Polymer design via SHAP and Bayesian machine learning optimizes pDNA and CRISPR ribonucleoprotein delivery

Chem Sci. 2024 Apr 22;15(19):7219-7228. doi: 10.1039/d3sc06920f. eCollection 2024 May 15.

Abstract

We present the facile synthesis of a clickable polymer library with systematic variations in length, binary composition, pKa, and hydrophobicity (clog P) to optimize intracellular pDNA and CRISPR-Cas9 ribonucleoprotein (RNP) performance.

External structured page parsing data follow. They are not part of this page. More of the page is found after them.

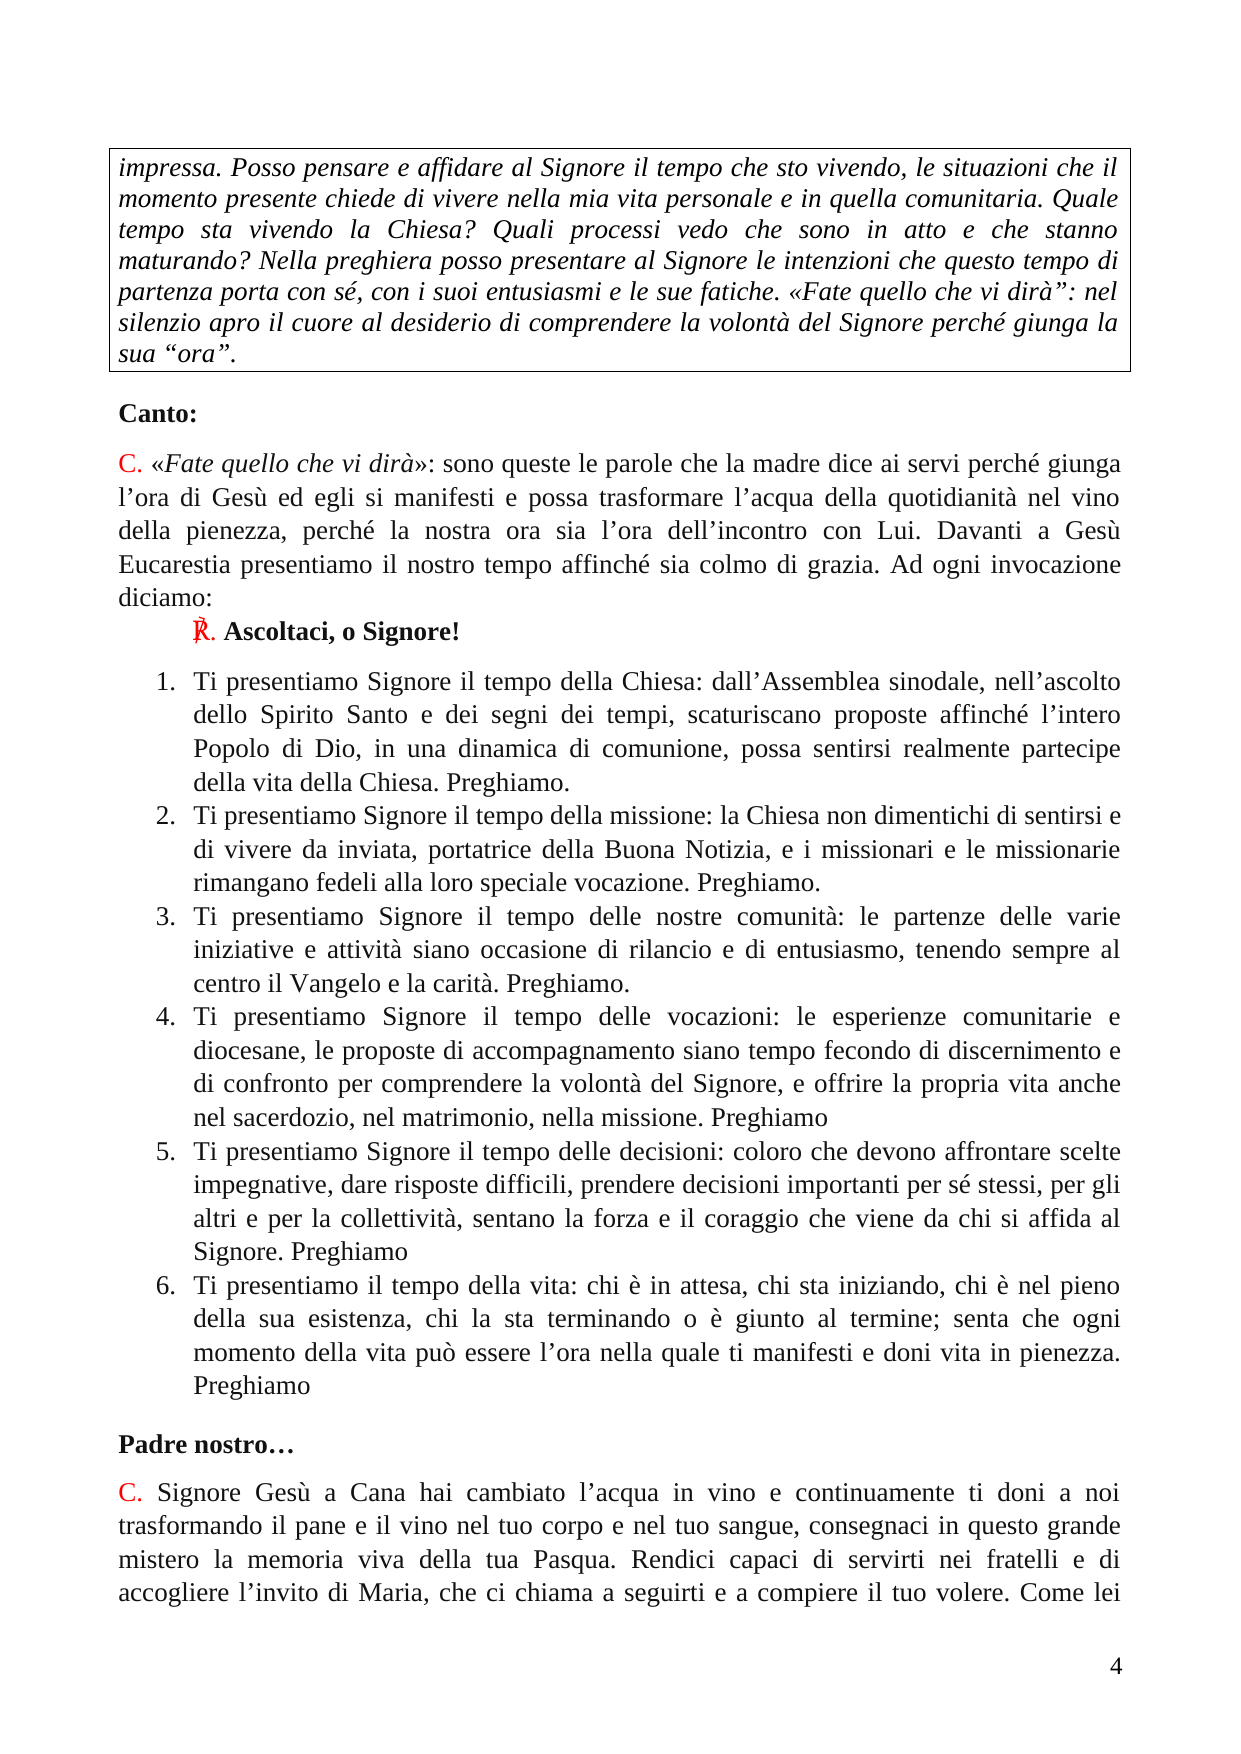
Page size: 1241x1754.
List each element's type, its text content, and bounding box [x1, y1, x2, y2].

list Ti presentiamo Signore il tempo delle vocazioni: le esperienze comunitarie e diocesane, le proposte di accompagnamento siano tempo fecondo di discernimento e di confronto per comprendere la volontà del Signore, e offrire la propria vita anche nel sacerdozio, nel matrimonio, nella missione. Preghiamo [156, 1000, 1122, 1132]
text C. «Fate quello che vi dirà»: sono queste le parole che la madre dice ai servi perché giunga l’ora di Gesù ed egli si manifesti e possa trasformare l’acqua della quotidianità nel vino della pienezza, perché la nostra ora sia l’ora dell’incontro con Lui. Davanti a Gesù Eucarestia presentiamo il nostro tempo affinché sia colmo di grazia. Ad ogni invocazione diciamo: [118, 447, 1122, 612]
text Padre nostro… [118, 1428, 1122, 1459]
list Ti presentiamo il tempo della vita: chi è in attesa, chi sta iniziando, chi è nel pieno della sua esistenza, chi la sta terminando o è giunto al termine; senta che ogni momento della vita può essere l’ora nella quale ti manifesti e doni vita in pienezza. Preghiamo [156, 1269, 1122, 1401]
list Ti presentiamo Signore il tempo della Chiesa: dall’Assemblea sinodale, nell’ascolto dello Spirito Santo e dei segni dei tempi, scaturiscano proposte affinché l’intero Popolo di Dio, in una dinamica di comunione, possa sentirsi realmente partecipe della vita della Chiesa. Preghiamo. [156, 665, 1122, 797]
list Ti presentiamo Signore il tempo delle decisioni: coloro che devono affrontare scelte impegnative, dare risposte difficili, prendere decisioni importanti per sé stessi, per gli altri e per la collettività, sentano la forza e il coraggio che viene da chi si affida al Signore. Preghiamo [156, 1134, 1122, 1266]
list Ti presentiamo Signore il tempo della missione: la Chiesa non dimentichi di sentirsi e di vivere da inviata, portatrice della Buona Notizia, e i missionari e le missionarie rimangano fedeli alla loro speciale vocazione. Preghiamo. [156, 799, 1122, 897]
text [110, 149, 1130, 371]
text ℟. Ascoltaci, o Signore! [118, 615, 1122, 646]
text Canto: [118, 397, 1122, 428]
list Ti presentiamo Signore il tempo delle nostre comunità: le partenze delle varie iniziative e attività siano occasione di rilancio e di entusiasmo, tenendo sempre al centro il Vangelo e la carità. Preghiamo. [156, 900, 1122, 998]
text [118, 1476, 1122, 1607]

We couple physicochemical characterization and machine learning to interpret quantitative structure-property relationships within the combinatorial design space. For the first time, we reveal unexpected disparate design parameters for nucleic acid carriers; via explainable machine learning on 432 formulations, we discover that lower polymer pKa and higher percentages of benzimidazole ethanethiol enhance pDNA delivery, yet polymer length and captamine cation identity improve RNP delivery. Closed-loop Bayesian optimization of 552 formulation ratios further enhances in vitro performance. The top three polymers yield a higher signal and stable transgene expression over 20 days in vivo, and a 1.7-fold enhancement over controls. Our facile coupling of synthesis, characterization, and machine analysis provides powerful tools to quantitate performance parameters accelerating next-generation vehicles for nucleic acid medicines.